One more thing, some of you may find this site quite offensive, and you have a right to your own opinion. But please respect my right to have an opinion too. I'm not saying there is no GOD, I believe it was HIM who got the ball rolling. But I believe after that, evolution took over. There is so much more evidence of evolution than there is of creation. Even that going on right under our noses. Other than that, enjoy yourself and visit our many links.
Tuesday, January 27, 2009
Ancestor For All Animals Identified
Ancestor For All Animals Identified
Jennifer Viegas, Discovery News
Jan. 27, 2009 -- A sperm-looking creature called monosiga is the closest living surrogate to the ancestor of all animals, according to new research that also determined animal evolution may not always follow a trajectory from simple to complex.
Yet another find of the study, published in the latest PLoS Biology, is that Earth may have given rise to two distinct groups of animals: bilaterians -- animals with bilateral symmetry, like humans -- and non-bilaterians, which include corals, jelly fish, hydra, unusual, often poisonous, creatures known as cubozoans, and other organisms.

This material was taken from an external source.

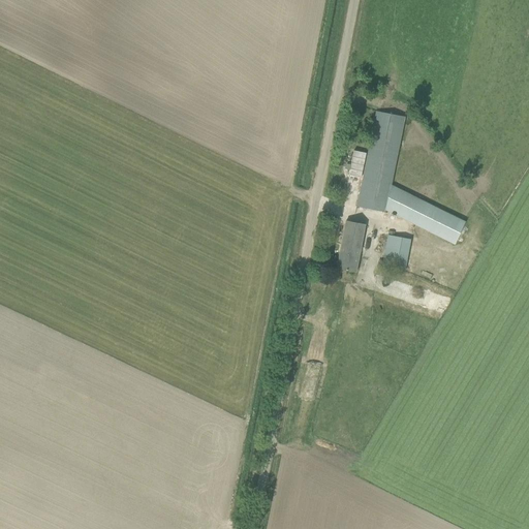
[(392,185),(405,118),(376,112),(356,207),(385,213),(385,211),(454,245),(465,222),(392,185)]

Free-living, unicellular organisms called choanoflagellates, however, could be on every person's family tree, so long as it was a gigantic one.
"It is clear that the choanoflagellates -- living representative is monosiga -- are the best candidate for the nearest relative of animals," co-author Rob DeSalle told Discovery News.
"So a choanoflagellate-like organism could be looked at as a probable common ancestor for animals," added DeSalle, curator at the Sackler Institute for Comparative Genomics at the American Museum of Natural History.
He and his colleagues compiled data from multiple gene sequences derived from many sources to find over 9,400 variable characters that contain parsimony information, which collectively refers to the shared, derived traits that help biologists infer species relationships on the tree of life.
They determined that so-called "simple" and "lower" tier animals, such as corals and jellyfish, evolved in parallel to "higher" animals, like seemingly more complex insects and even humans. On the tree of life, monosiga then currently holds the root position for the latter group.
The new research completely shakes up the non-bilaterian animal ordering. Previously it was thought that either super simple-structured or comb jellies were at the root of the non-bilaterian animal tree. Instead, complete outsiders -- placozoans -- have been placed in that basal position.
First discovered gliding along glass in laboratory aquariums just over 100 years ago, placozoans are animals that lack a nervous system and possess four types of body cells.
DeSalle explained that, "placozoa, because of their simple body plans and their position in our tree, are a good candidate for the common ancestor of non-bilaterian animals."
Although non-bilaterians and bilaterians appear to have followed separate evolutionary paths, nervous systems appear in both groups. Placozoans and sponges don't possess them, but many of their closely related taxa do.
"So this means that if our work is right, nervous systems evolved twice: Once in the lineage leading to bilateria and once in the lineage leading to corals, jelly fish, hydra and cubozoa," he said.
Neil Blackstone, professor of ecology and evolution at Northern Illinois University, told Discovery News, "There is no doubt that Rob and his colleagues are leaders in the study of evolutionary relationships among animals."
Blackstone agreed that, "evolution need not be progressive. Perhaps there are two fundamentally different kinds of animals."
He added, "This makes the early history and evolution of animals more, not less, interesting."